Comme beaucoup de dystopie, Bienvenue à Gattaca n’est pas un film de science-fiction très futuriste. On ne sait pas exactement quand se déroule l’histoire : le film indique que c’est dans un futur proche, mais déjà lors de sa sortie, le cadre semblait daté. Et pour cause, il n’y a vraiment rien de futuriste chez Andrew Niccol, tout serait plutôt au contraire daté des années 1950 et 1960. Le plus évident concerne bien sûr les voitures qui sont, certes, électriques, mais qui ne trompent pas : il s’agit de vieilles voitures très très légèrement modifiées (la couleur des phares). Le bâtiment de Gattaca est en fait un bâtiment qui date des années 1950, mais qui n’est pas particulièrement daté et plutôt intemporel. Les costumes eux sont extrêmement classiques, de même que la langue (il n’y a pas de novlangue orwelienne ici) ou, de manière générale, la vie de tous les jours. Le spectateur retrouvera au mieux les habitudes de son temps, mais il risque même d’être déphasé dans le passé. Un choix étonnant qui confère à Bienvenue à Gattaca un ton à part, bien loin de certains films de science-fiction au cinéma. Le film se rapproche plus d’un film noir, avec son enquête policière, que d’un film résolument futuriste. C’est peut-être ce qui a permis à Bienvenue à Gattaca d’entrer en résonance avec les débats de son époque : ce film est familier, il ne contient pas suffisamment de différence avec le présent pour l’écarter d’un revers de la main. Bienvenue à Gattaca est un film d’actualité, en 1997 comme aujourd’hui.
Andrew Niccol ne disposait que d’un budget limité pour son film et si cela se voit parfois, le cinéaste a su l’exploiter à plein.
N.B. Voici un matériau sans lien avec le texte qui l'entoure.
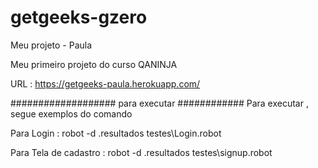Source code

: # getgeeks-gzero
Meu projeto - Paula


 Meu primeiro projeto do curso QANINJA
 
 URL :  https://getgeeks-paula.herokuapp.com/
 
 ################### para executar ############
 Para executar , segue exemplos do comando
 
 Para Login  : robot -d .resultados testes\Login.robot
 
 
 Para Tela de cadastro  : robot -d .resultados testes\signup.robot
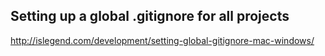 
## Setting up a global .gitignore for all projects

http://islegend.com/development/setting-global-gitignore-mac-windows/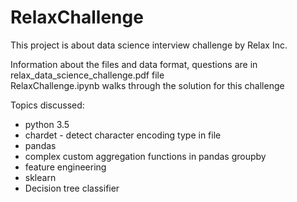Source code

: # RelaxChallenge
This project is about data science interview challenge by Relax Inc.

Information about the files and data format, questions are in relax_data_science_challenge.pdf file<br>
RelaxChallenge.ipynb walks through the solution for this challenge

Topics discussed:
* python 3.5
* chardet - detect character encoding type in file
* pandas
* complex custom aggregation functions in pandas groupby
* feature engineering
* sklearn
* Decision tree classifier
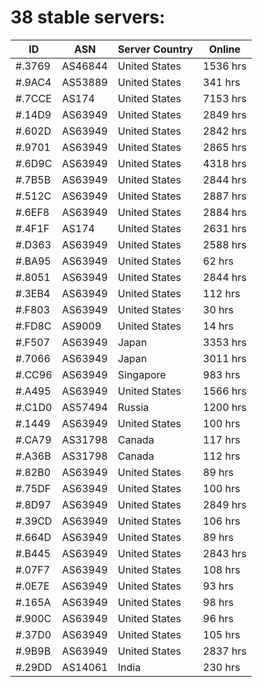 # 38 stable servers:

| ID | ASN | Server Country | Online |
| ------ | ------ | ------ | ------ |
| #.3769 | AS46844 | United States | 1536 hrs |
| #.9AC4 | AS53889 | United States | 341 hrs |
| #.7CCE | AS174 | United States | 7153 hrs |
| #.14D9 | AS63949 | United States | 2849 hrs |
| #.602D | AS63949 | United States | 2842 hrs |
| #.9701 | AS63949 | United States | 2865 hrs |
| #.6D9C | AS63949 | United States | 4318 hrs |
| #.7B5B | AS63949 | United States | 2844 hrs |
| #.512C | AS63949 | United States | 2887 hrs |
| #.6EF8 | AS63949 | United States | 2884 hrs |
| #.4F1F | AS174 | United States | 2631 hrs |
| #.D363 | AS63949 | United States | 2588 hrs |
| #.BA95 | AS63949 | United States | 62 hrs |
| #.8051 | AS63949 | United States | 2844 hrs |
| #.3EB4 | AS63949 | United States | 112 hrs |
| #.F803 | AS63949 | United States | 30 hrs |
| #.FD8C | AS9009 | United States | 14 hrs |
| #.F507 | AS63949 | Japan | 3353 hrs |
| #.7066 | AS63949 | Japan | 3011 hrs |
| #.CC96 | AS63949 | Singapore | 983 hrs |
| #.A495 | AS63949 | United States | 1566 hrs |
| #.C1D0 | AS57494 | Russia | 1200 hrs |
| #.1449 | AS63949 | United States | 100 hrs |
| #.CA79 | AS31798 | Canada | 117 hrs |
| #.A36B | AS31798 | Canada | 112 hrs |
| #.82B0 | AS63949 | United States | 89 hrs |
| #.75DF | AS63949 | United States | 100 hrs |
| #.8D97 | AS63949 | United States | 2849 hrs |
| #.39CD | AS63949 | United States | 106 hrs |
| #.664D | AS63949 | United States | 89 hrs |
| #.B445 | AS63949 | United States | 2843 hrs |
| #.07F7 | AS63949 | United States | 108 hrs |
| #.0E7E | AS63949 | United States | 93 hrs |
| #.165A | AS63949 | United States | 98 hrs |
| #.900C | AS63949 | United States | 96 hrs |
| #.37D0 | AS63949 | United States | 105 hrs |
| #.9B9B | AS63949 | United States | 2837 hrs |
| #.29DD | AS14061 | India | 230 hrs |

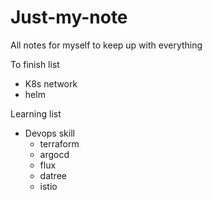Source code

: # Just-my-note
All notes for myself to keep up with everything

To finish list
- K8s network
- helm

Learning list
- Devops skill
  - terraform 
  - argocd 
  - flux 
  - datree
  - istio


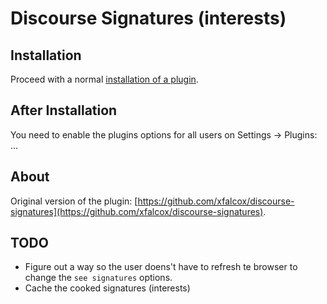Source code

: # Discourse Signatures (interests)

## Installation

Proceed with a normal [installation of a plugin](https://meta.discourse.org/t/install-a-plugin/19157?u=falco).


## After Installation

You need to enable the plugins options for all users on Settings -> Plugins: ...


## About

Original version of the plugin: [https://github.com/xfalcox/discourse-signatures](https://github.com/xfalcox/discourse-signatures).

## TODO

- Figure out a way so the user doens't have to refresh te browser to change the `see signatures` options.
- Cache the cooked signatures (interests)

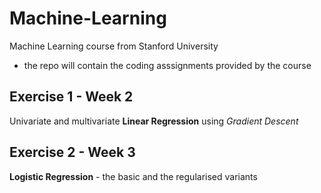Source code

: # Machine-Learning
Machine Learning course from Stanford University

- the repo will contain the coding asssignments provided by the course

## Exercise 1 - Week 2
Univariate and multivariate **Linear Regression** using *Gradient Descent*

## Exercise 2 - Week 3
**Logistic Regression** - the basic and the regularised variants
Techniquement, Bienvenue à Gattaca fait dans la modestie et l’efficacité. Nul combat de sabres laser ici, mais quelques touches ici ou là qui suffisent à faire croire à cet univers dans le futur. Le film montre finalement peu d’endroits différents, évite les scènes en extérieur et compense le manque de moyens par une photographie très marquée, quitte à en faire un peu trop. Le filtre sépias par exemple aurait gagné à se faire plus discret, même s’il contribue lui aussi à créer cette ambiance rétro-futuriste si particulière. Pour un premier film, Andrew Niccol de débrouille vraiment bien et on a pu voir avec Lord of War qu’il se débrouillait bien également avec un plus gros budget.
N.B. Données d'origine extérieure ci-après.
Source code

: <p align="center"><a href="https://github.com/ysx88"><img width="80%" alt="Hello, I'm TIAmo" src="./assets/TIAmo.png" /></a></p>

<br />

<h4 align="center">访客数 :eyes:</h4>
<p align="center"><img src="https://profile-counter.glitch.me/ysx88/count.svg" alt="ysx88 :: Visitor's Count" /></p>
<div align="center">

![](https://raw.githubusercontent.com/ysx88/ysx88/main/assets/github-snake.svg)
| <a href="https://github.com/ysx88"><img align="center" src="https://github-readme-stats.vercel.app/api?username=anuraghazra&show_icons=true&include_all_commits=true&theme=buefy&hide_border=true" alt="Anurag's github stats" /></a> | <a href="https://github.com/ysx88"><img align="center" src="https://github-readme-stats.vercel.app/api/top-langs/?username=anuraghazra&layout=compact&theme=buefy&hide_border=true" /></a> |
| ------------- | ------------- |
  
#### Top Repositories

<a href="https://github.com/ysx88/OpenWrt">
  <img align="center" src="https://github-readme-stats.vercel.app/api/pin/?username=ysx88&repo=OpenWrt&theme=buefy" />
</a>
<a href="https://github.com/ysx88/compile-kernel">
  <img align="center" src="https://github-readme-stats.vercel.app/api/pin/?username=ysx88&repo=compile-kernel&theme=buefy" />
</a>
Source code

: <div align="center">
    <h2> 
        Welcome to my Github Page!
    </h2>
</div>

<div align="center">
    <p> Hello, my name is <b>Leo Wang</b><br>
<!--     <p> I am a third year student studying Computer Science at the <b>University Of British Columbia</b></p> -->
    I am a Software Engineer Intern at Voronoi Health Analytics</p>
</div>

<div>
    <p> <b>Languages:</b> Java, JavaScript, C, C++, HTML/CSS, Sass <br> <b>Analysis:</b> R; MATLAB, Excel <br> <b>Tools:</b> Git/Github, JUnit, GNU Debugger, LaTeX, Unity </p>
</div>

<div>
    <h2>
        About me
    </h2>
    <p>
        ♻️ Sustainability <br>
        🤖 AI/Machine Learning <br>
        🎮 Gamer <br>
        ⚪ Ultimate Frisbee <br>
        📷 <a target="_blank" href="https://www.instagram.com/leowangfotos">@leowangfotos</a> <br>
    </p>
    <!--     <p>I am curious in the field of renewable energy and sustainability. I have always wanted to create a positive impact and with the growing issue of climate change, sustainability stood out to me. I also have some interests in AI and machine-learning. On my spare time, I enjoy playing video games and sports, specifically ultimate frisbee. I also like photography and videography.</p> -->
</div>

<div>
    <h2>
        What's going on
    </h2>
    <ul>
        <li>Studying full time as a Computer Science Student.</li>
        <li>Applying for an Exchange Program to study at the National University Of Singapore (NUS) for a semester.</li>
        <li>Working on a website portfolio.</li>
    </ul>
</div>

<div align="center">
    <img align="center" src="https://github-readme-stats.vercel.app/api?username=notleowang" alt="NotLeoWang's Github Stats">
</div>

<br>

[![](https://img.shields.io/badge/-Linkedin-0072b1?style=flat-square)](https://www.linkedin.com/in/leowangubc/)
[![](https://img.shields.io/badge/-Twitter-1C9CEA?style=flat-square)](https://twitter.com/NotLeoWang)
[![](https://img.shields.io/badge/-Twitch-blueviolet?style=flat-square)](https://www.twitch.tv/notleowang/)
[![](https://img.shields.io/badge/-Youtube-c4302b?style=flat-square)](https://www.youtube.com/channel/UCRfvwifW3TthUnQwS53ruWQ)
Bienvenue à Gattaca est une dystopie très efficace et qui garde tout son intérêt aujourd’hui encore. Elle n’est pas très originale dans ses idées, mais le premier film d’Andrew Niccol condense les grandes idées autour du contrôle génétique et de ses risques à une époque où le débat explose en place publique. Cette bonne synchronisation explique sans nul doute le succès du film, devenu immédiatement culte malgré un succès public très relatif.